### Instructions
A: In the passage on child refugees below, how many registered refugees from Syria does Lebanon now host?
B: Extend the passage on child refugees below, picking up right after its final sentence.

### Passage for review

I Was a Stranger, Day 12: Chanpone Sinlapasai


The statistics are mind boggling:
  • Nearly 50 million children are refugees or migrants (uprooted from their homes because of violence, poverty, or other factors out of their control).
  • 28 million are child refugees who have fled conflict. An additional 20 million fled their homes in search of better lives.
  • More than 50% of refugees are children, nearly half of these from Syria and Afghanistan.
  • The number of child refugees has jumped by 75% in the past 5 years. Today, 1 of every 200 children is a refugee.
  • Women are heads of households in one in three families in Syria.
  • Lebanon is now home to over 1.3 million registered refugees from Syria, 80% of them women and children, of whom many are widows or wives of the “disappeared."

It's a given that life is much harder for widows and children...unemployment is rampant in war-torn countries, and it's much harder for women to find jobs (and take care of their families).

Today I was inspired by the story of Chanpone Sinlapasai, featured on the front page of our Sunday Oregonian. Sinlapasai arrived in Oregon as a small child (see photo above), after her family fled from the communist takeover of Lao. Now a lawyer, she has dedicated her life to helping immigrants and most recently, refugees like she once was herself.

Saved data entries
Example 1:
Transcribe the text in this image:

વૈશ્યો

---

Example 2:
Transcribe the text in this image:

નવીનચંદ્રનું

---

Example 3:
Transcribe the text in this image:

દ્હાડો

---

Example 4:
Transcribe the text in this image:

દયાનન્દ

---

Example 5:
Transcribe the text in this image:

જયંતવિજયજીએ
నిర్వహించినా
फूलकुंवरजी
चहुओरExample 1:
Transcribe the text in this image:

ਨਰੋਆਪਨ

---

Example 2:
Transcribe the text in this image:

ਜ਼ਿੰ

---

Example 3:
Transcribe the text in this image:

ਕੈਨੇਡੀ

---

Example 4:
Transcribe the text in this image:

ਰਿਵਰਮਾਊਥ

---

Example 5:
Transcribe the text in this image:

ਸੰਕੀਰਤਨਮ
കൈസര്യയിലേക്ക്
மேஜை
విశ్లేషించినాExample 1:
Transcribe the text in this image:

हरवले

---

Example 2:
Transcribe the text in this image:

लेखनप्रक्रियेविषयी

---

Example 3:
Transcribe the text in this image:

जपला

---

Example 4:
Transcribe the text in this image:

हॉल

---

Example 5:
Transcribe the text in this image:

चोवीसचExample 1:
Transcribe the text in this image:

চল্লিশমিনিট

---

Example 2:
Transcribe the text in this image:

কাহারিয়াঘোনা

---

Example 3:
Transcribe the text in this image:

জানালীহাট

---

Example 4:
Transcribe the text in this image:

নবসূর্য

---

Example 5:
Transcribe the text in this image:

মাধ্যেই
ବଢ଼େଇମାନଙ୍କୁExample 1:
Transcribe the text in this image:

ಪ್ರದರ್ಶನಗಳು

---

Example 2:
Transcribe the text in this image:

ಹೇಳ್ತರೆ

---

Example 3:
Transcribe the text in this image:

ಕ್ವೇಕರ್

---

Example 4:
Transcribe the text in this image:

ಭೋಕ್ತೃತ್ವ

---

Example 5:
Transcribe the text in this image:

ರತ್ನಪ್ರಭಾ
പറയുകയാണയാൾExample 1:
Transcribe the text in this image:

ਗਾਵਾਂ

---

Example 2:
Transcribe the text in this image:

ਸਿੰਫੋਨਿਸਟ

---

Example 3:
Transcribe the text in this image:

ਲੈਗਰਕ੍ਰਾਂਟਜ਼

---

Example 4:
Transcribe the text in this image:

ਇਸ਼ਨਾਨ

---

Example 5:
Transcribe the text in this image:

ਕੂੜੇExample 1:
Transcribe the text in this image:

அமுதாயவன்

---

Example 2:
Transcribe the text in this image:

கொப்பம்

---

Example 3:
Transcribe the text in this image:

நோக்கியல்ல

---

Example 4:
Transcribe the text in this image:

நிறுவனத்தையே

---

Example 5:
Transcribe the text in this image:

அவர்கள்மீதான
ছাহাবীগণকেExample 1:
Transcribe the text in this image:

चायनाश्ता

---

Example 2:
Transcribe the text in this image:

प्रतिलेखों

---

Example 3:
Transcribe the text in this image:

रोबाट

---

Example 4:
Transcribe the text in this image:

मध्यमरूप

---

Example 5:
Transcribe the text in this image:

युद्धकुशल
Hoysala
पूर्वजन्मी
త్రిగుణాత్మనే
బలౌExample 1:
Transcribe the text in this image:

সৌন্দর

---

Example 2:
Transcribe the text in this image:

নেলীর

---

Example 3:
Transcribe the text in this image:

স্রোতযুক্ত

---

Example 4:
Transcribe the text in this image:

### Exercise responses
A: Over 1.3 million.

B:
In Oregon, Catholic Charities has run a refugee-resettlement program since the 1940s, serving over 15,000 immigrants per year. Sinlapasai has been working with a group of lawyers and Catholic Charities to greet and support refugees as they arrive at Portland International Airport. She recalls her family's own terror upon arrival, when the pastor who had sponsored them was a no-show, and no one in the airport spoke their language. "For refugees, landing in the United States may be the best day of their life. It can also be among the most traumatizing. So much is new and inscrutable."

Since the latest travel ban was enacted (banning refugees from resettling in the U.S. for 120 days), Catholic Charities has had to cut its budget and lay off staff, and Sinlapasai will no longer be meeting refugees at the airport. Our country is turning away the most desperate people of all, shutting our doors and rejecting those on the margins. And to realize how heartless many Americans have become, all you need to do is read the comments on the OregonLive.com website. (Surely, they do not reflect the majority of Americans; just the awful ones.)

I thank God for people like Chanpone Sinlapasai, restoring my faith in humanity!

Comments

  1. It's terrible that Catholic Charities have had to cut their budget and lay off staff!